Production AI has to behave like production software. It has to be dependable every day, not impressive once.
3. Real fabs are messy, specific, and hard to generalize across
Every fab is different.
Tools are different. Layers are different. Recipes are different. Defect signatures are different. A generic model trained on some other process fails quickly. Small-data adaptation to the actual production context is what matters.
Rare defects have almost no labels. The killer defects that actually hurt yield appear infrequently and are barely represented in any training set. Injecting prior knowledge from a foundation model and then compressing it toward the edge is currently the most practical path for handling this.
At scale, every watt and every gigabyte shows up in the tool quote. Deploying across 200+ tools means hardware costs compound fast. Model footprint directly affects capex, deployment cost, and it's not just a technical consideration anymore.

Why current SOTA still misses the mark

Many top-performing models in papers and benchmarks were never built for this environment. They are often too large for embedded hardware, too slow for machine-speed inference, trained on natural images rather than tool-specific signatures, and hungry for labeled samples that fabs cannot easily generate. In semiconductor production, the real objective is broader: accuracy, speed, stability, and deployability all at once.
The best benchmark score in the world does not survive first contact with a fab floor if it cannot meet the deployment constraints.
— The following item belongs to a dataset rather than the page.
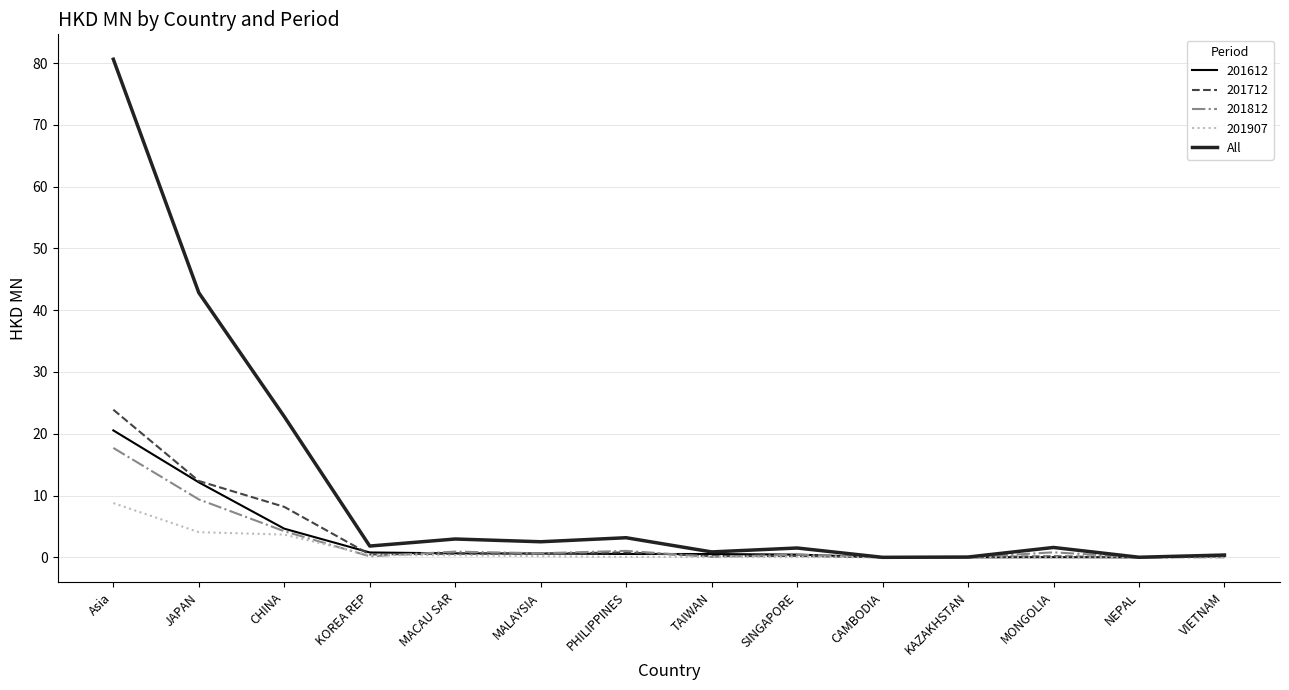

What position from the right is Asia?

14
The architecture that actually works in production

The architecture that holds up in practice is usually not one large model. It is a staged system.
First, pretrain a large foundation model on substantial semiconductor data, including both labeled and unlabeled examples. This step is expensive, but it builds domain-specific priors that generic vision models do not have.
Next, distil the large model into a smaller intermediate model. The goal is to retain the useful semiconductor knowledge while reducing compute cost and model size.
Then fine-tune the intermediate model for the actual production target: a set of tools, layers, or defects.
After that, distil it again into a compact model sized to fit inside the equipment.
Then at inference, apply a dynamic routing: drop uninformative pixels early, route easy images through a low-resolution path, and escalate full compute only for the hard cases, typically 5 to 8% of images. The other 92% get a fast, lightweight decision.
This stack is how you get both accuracy and machine-speed at the same time. It is not a compromise between them.

Diagram of a dynamic routing inference system showing how data flows and decisions are made in real time.

Figure 2: Dynamic Routing Inference System

Closing thought

The fab does not need AI that is only smart. It needs AI that is operationally deployable, trained on the right domain, adapted to the right context, compressed to the right size, and efficient enough to keep pace with the machine.
The future of manufacturing AI is not one monolithic cloud model. It is a hierarchy where the large model learns, the intermediate model adapts, and the fast model decides on the tool, at production speed, wafer after wafer.
The best model is not the one with the highest parameter count. It is the one that makes the right call in the right place without slowing anything down.
Curious whether others are running into the same wall, strong research performance that does not survive the move to production. What is the hardest deployment constraint you have hit?